According to Panorama’s reporter, Richard Watson, the ‘hawks’ in the intelligence community who think this approach is crazy have now won the argument, and government policy is about to shift from targeting violent extremism to targeting extremism. It was gratifying to hear unnamed intelligence operatives reportedly using the image I myself have used of a 'conveyor belt' of radicalisation which leads from religious extremism to terror. But will they now really grasp the nettle of religious indoctrination? I'll believe it when I see it.

It will be interesting to see what this new approach makes of the conference to be held in London next month by 'Islam for the UK' to discuss the re-establishment of the Islamic state, and ‘how its inevitable establishment will illuminate human life in the future’. And there’s more good news for the Archbishop of Canterbury on the 'Islam for the UK' website: even though he cavilled at its use in criminal justice which he seemed to think could be kept quarantined from other issues, sharia law in Britain will apparently cut the rate of crime a treat. Eg:

...2. Burglary - Burglary is extremely common in Britain. No doubt, you are afraid that your house may get burgled if you are away for any period of time.

The British Legal System: The sentence is discretionary, depending on the crime, but is commonly punished with imprisonment.

The Islamic Judicial System: Burglars will have their hand cut off, provided they fulfil the seven conditions for this punishment. They are not permitted to have it surgically replaced.

...5. Fornication & Adultery - With the emphasis in our society placed on relationships and sexual freedom, you would be justified in fearing for the conduct of young or indeed older Muslims who are subject to its influence.

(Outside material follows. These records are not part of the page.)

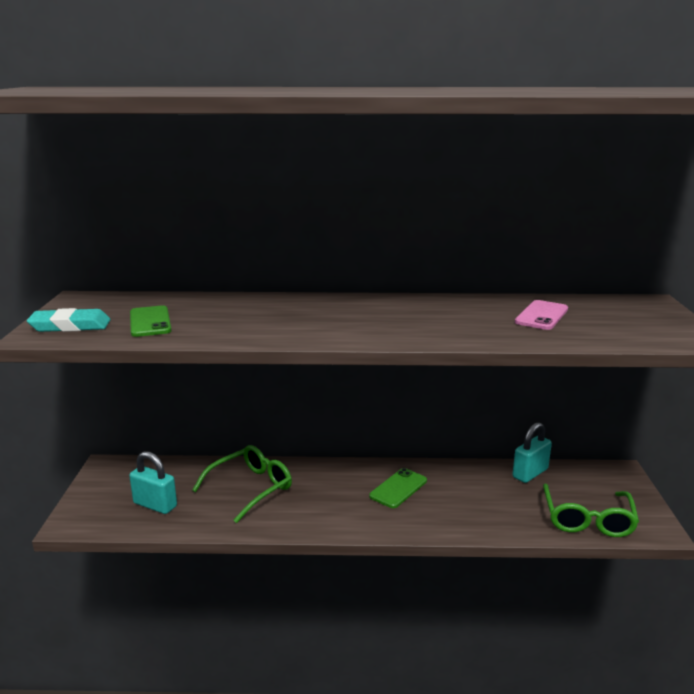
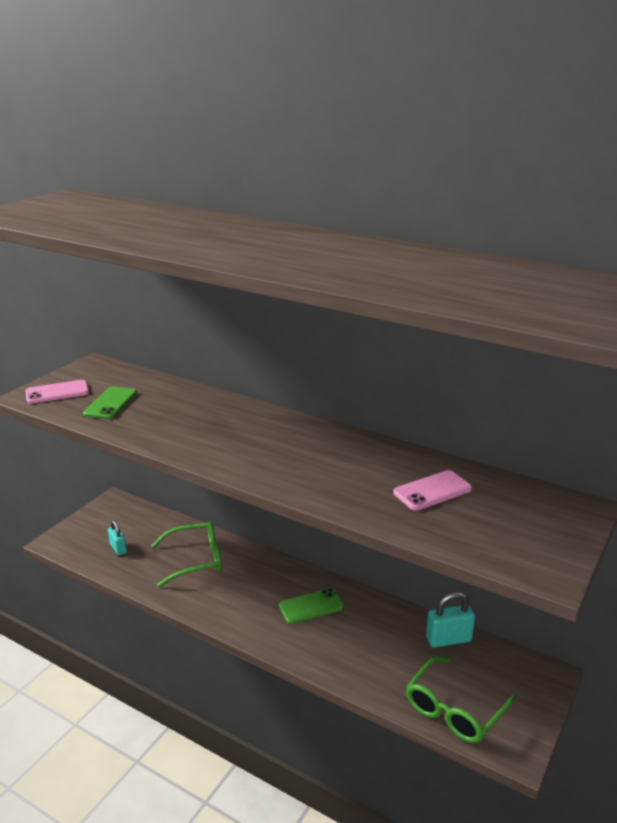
camera: 30 degrees right, 5 degrees up
(70, 326) = (57, 392): turquoise eraser -> pink phone
(155, 505) = (118, 548): turquoise padlock -> turquoise padlock, size x0.64

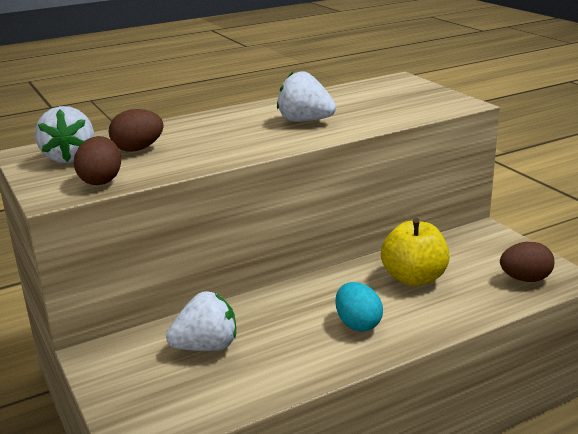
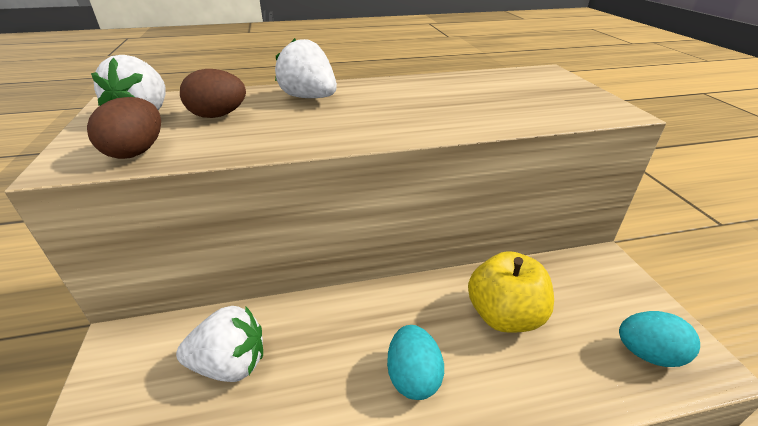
camera: 15 degrees right, 10 degrees up
(305, 121) = (417, 107): white strawberry -> white strawberry (309, 98)
(525, 279) = (647, 354): brown egg -> turquoise egg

The British legal System: Both of these are legal, whether done between members of the opposite sex or the same sex (i.e. homosexuality). In fact, if you were to criticise these you would be blamed for intolerance and discrimination.

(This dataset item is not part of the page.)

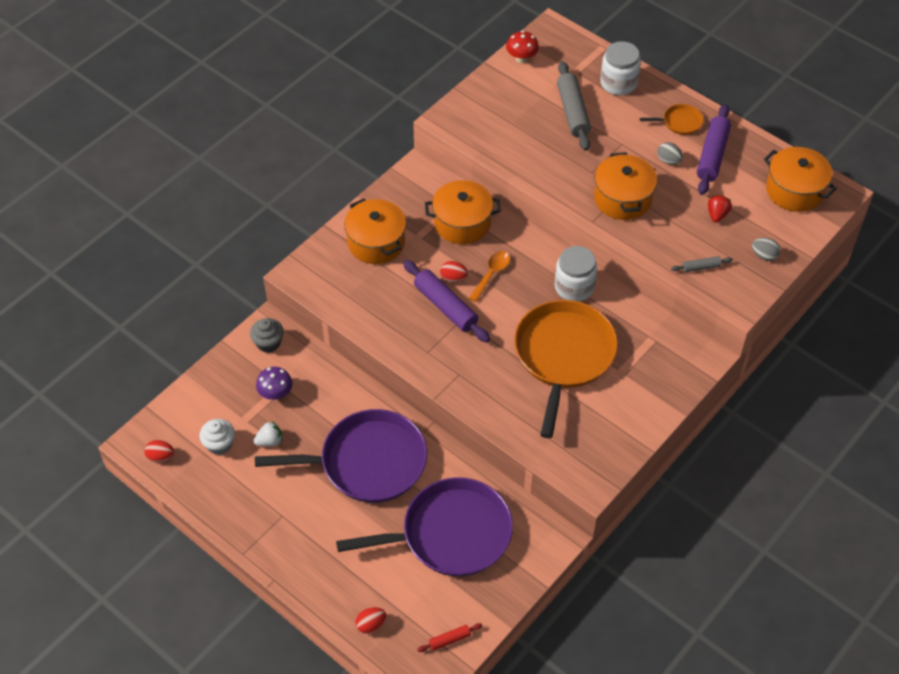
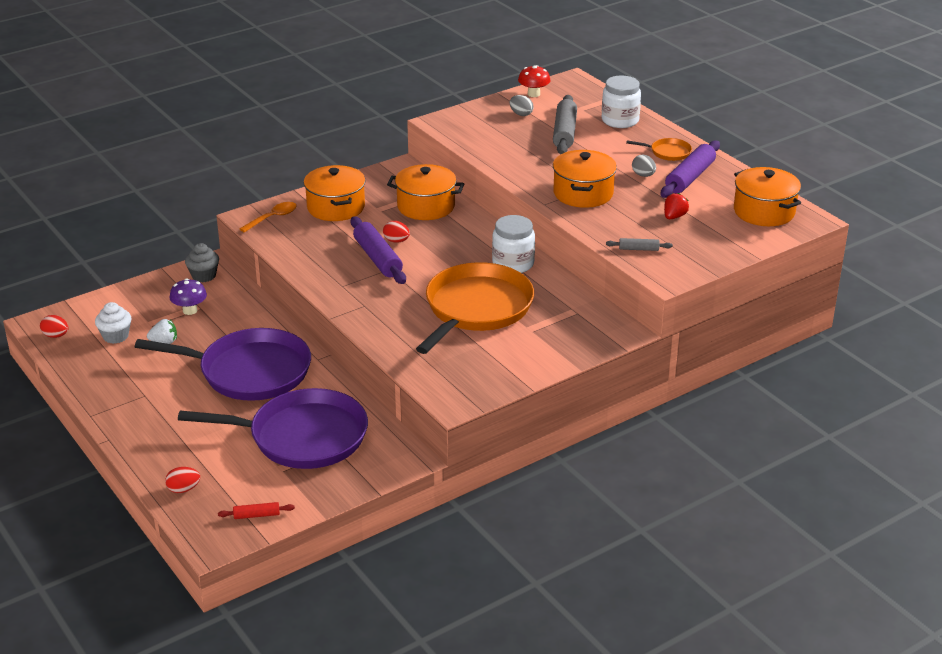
camera: 15 degrees right, 20 degrees down
(491, 274) = (435, 243): orange spoon -> orange spoon (273, 218)
(764, 255) = (709, 250): grey egg -> grey egg (521, 114)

The Islamic Judicial System: Fornication is punished by flogging 100 lashes. Adultery and homosexual fornication are both punished by public execution.

... The justice which the Islamic State's Judicial System proffers will offer you peace of mind, security and confidence that your rights will not be abused. After the checks and balances of personal taqwaa (fear of God) and the effect of public opinion, the last level of regulation - the Islamic Judicial System guarantees that the world will be free from the exploitation and corruption of man-made law, and the rising tide of crime that complements it.

Can’t you just feel the ‘drift of understanding’ of ‘very senior people’ in Britain towards this?